▶ Problem
From the first line to the last, write out the data below exactly.
Segment Start: Material for this task
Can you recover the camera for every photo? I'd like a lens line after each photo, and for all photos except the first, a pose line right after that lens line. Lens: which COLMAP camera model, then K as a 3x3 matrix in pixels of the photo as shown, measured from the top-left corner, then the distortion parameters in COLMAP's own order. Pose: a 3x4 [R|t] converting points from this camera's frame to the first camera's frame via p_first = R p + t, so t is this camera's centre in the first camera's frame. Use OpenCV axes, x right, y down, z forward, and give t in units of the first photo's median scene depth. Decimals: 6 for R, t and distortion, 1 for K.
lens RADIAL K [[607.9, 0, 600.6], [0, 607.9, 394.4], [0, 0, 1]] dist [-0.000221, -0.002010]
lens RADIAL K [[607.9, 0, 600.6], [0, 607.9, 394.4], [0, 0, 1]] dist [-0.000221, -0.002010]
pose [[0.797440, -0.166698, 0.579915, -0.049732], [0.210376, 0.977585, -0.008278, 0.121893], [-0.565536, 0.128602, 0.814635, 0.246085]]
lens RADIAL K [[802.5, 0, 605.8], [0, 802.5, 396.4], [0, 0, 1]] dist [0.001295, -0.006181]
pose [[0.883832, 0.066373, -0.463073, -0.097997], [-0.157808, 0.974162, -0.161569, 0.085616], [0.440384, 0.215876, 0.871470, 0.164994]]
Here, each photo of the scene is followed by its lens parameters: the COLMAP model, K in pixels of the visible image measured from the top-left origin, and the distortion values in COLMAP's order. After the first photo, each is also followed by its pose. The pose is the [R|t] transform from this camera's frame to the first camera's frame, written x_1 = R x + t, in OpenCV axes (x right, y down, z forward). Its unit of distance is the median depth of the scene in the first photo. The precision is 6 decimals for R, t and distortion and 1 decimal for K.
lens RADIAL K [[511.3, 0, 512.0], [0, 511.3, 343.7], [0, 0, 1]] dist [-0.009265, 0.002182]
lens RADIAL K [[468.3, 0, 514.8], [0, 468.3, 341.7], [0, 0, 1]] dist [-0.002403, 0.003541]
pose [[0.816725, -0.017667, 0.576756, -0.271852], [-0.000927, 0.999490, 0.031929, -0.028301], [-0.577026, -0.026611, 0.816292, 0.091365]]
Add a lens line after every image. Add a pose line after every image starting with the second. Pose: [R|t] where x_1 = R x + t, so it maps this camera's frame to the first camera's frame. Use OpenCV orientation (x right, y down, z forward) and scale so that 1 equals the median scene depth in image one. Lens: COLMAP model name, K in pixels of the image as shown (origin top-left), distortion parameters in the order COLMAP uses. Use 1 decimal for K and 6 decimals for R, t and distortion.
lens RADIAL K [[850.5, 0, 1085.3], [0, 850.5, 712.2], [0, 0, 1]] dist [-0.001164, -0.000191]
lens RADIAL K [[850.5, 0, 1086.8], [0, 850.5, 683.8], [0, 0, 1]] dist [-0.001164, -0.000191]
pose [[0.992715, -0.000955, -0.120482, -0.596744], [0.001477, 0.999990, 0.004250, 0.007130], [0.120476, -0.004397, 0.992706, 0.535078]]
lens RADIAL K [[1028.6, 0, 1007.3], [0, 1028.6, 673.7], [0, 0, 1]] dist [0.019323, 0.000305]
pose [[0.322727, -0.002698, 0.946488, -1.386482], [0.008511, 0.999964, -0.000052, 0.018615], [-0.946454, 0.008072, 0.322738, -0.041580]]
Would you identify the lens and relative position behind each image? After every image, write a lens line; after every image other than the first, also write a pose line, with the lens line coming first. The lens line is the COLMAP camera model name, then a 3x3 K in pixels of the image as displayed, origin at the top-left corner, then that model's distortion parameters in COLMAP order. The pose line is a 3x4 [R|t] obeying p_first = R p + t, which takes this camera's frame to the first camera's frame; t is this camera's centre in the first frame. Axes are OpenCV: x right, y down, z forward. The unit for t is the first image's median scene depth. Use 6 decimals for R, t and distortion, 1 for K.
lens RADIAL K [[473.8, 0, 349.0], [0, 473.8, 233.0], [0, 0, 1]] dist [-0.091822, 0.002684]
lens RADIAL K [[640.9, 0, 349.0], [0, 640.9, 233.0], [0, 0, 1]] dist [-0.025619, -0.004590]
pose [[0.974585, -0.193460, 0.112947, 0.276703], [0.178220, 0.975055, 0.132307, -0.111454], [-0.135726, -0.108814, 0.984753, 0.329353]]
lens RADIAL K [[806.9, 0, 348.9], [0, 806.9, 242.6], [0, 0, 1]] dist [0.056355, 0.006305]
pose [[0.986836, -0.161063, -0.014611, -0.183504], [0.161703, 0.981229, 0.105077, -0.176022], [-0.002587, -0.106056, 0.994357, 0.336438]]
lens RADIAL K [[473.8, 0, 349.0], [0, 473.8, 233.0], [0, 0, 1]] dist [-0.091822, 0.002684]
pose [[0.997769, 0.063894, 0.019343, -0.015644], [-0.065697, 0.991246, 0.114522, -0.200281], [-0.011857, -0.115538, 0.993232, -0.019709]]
Segment End: Material for this task
▶ Solution to the problem
Can you recover the camera for every photo? I'd like a lens line after each photo, and for all photos except the first, a pose line right after that lens line. Lens: which COLMAP camera model, then K as a 3x3 matrix in pixels of the photo as shown, measured from the top-left corner, then the distortion parameters in COLMAP's own order. Pose: a 3x4 [R|t] converting points from this camera's frame to the first camera's frame via p_first = R p + t, so t is this camera's centre in the first camera's frame. Use OpenCV axes, x right, y down, z forward, and give t in units of the first photo's median scene depth. Decimals: 6 for R, t and distortion, 1 for K.
lens RADIAL K [[607.9, 0, 600.6], [0, 607.9, 394.4], [0, 0, 1]] dist [-0.000221, -0.002010]
lens RADIAL K [[607.9, 0, 600.6], [0, 607.9, 394.4], [0, 0, 1]] dist [-0.000221, -0.002010]
pose [[0.797440, -0.166698, 0.579915, -0.049732], [0.210376, 0.977585, -0.008278, 0.121893], [-0.565536, 0.128602, 0.814635, 0.246085]]
lens RADIAL K [[802.5, 0, 605.8], [0, 802.5, 396.4], [0, 0, 1]] dist [0.001295, -0.006181]
pose [[0.883832, 0.066373, -0.463073, -0.097997], [-0.157808, 0.974162, -0.161569, 0.085616], [0.440384, 0.215876, 0.871470, 0.164994]]
Here, each photo of the scene is followed by its lens parameters: the COLMAP model, K in pixels of the visible image measured from the top-left origin, and the distortion values in COLMAP's order. After the first photo, each is also followed by its pose. The pose is the [R|t] transform from this camera's frame to the first camera's frame, written x_1 = R x + t, in OpenCV axes (x right, y down, z forward). Its unit of distance is the median depth of the scene in the first photo. The precision is 6 decimals for R, t and distortion and 1 decimal for K.
lens RADIAL K [[511.3, 0, 512.0], [0, 511.3, 343.7], [0, 0, 1]] dist [-0.009265, 0.002182]
lens RADIAL K [[468.3, 0, 514.8], [0, 468.3, 341.7], [0, 0, 1]] dist [-0.002403, 0.003541]
pose [[0.816725, -0.017667, 0.576756, -0.271852], [-0.000927, 0.999490, 0.031929, -0.028301], [-0.577026, -0.026611, 0.816292, 0.091365]]
Add a lens line after every image. Add a pose line after every image starting with the second. Pose: [R|t] where x_1 = R x + t, so it maps this camera's frame to the first camera's frame. Use OpenCV orientation (x right, y down, z forward) and scale so that 1 equals the median scene depth in image one. Lens: COLMAP model name, K in pixels of the image as shown (origin top-left), distortion parameters in the order COLMAP uses. Use 1 decimal for K and 6 decimals for R, t and distortion.
lens RADIAL K [[850.5, 0, 1085.3], [0, 850.5, 712.2], [0, 0, 1]] dist [-0.001164, -0.000191]
lens RADIAL K [[850.5, 0, 1086.8], [0, 850.5, 683.8], [0, 0, 1]] dist [-0.001164, -0.000191]
pose [[0.992715, -0.000955, -0.120482, -0.596744], [0.001477, 0.999990, 0.004250, 0.007130], [0.120476, -0.004397, 0.992706, 0.535078]]
lens RADIAL K [[1028.6, 0, 1007.3], [0, 1028.6, 673.7], [0, 0, 1]] dist [0.019323, 0.000305]
pose [[0.322727, -0.002698, 0.946488, -1.386482], [0.008511, 0.999964, -0.000052, 0.018615], [-0.946454, 0.008072, 0.322738, -0.041580]]
Would you identify the lens and relative position behind each image? After every image, write a lens line; after every image other than the first, also write a pose line, with the lens line coming first. The lens line is the COLMAP camera model name, then a 3x3 K in pixels of the image as displayed, origin at the top-left corner, then that model's distortion parameters in COLMAP order. The pose line is a 3x4 [R|t] obeying p_first = R p + t, which takes this camera's frame to the first camera's frame; t is this camera's centre in the first frame. Axes are OpenCV: x right, y down, z forward. The unit for t is the first image's median scene depth. Use 6 decimals for R, t and distortion, 1 for K.
lens RADIAL K [[473.8, 0, 349.0], [0, 473.8, 233.0], [0, 0, 1]] dist [-0.091822, 0.002684]
lens RADIAL K [[640.9, 0, 349.0], [0, 640.9, 233.0], [0, 0, 1]] dist [-0.025619, -0.004590]
pose [[0.974585, -0.193460, 0.112947, 0.276703], [0.178220, 0.975055, 0.132307, -0.111454], [-0.135726, -0.108814, 0.984753, 0.329353]]
lens RADIAL K [[806.9, 0, 348.9], [0, 806.9, 242.6], [0, 0, 1]] dist [0.056355, 0.006305]
pose [[0.986836, -0.161063, -0.014611, -0.183504], [0.161703, 0.981229, 0.105077, -0.176022], [-0.002587, -0.106056, 0.994357, 0.336438]]
lens RADIAL K [[473.8, 0, 349.0], [0, 473.8, 233.0], [0, 0, 1]] dist [-0.091822, 0.002684]
pose [[0.997769, 0.063894, 0.019343, -0.015644], [-0.065697, 0.991246, 0.114522, -0.200281], [-0.011857, -0.115538, 0.993232, -0.019709]]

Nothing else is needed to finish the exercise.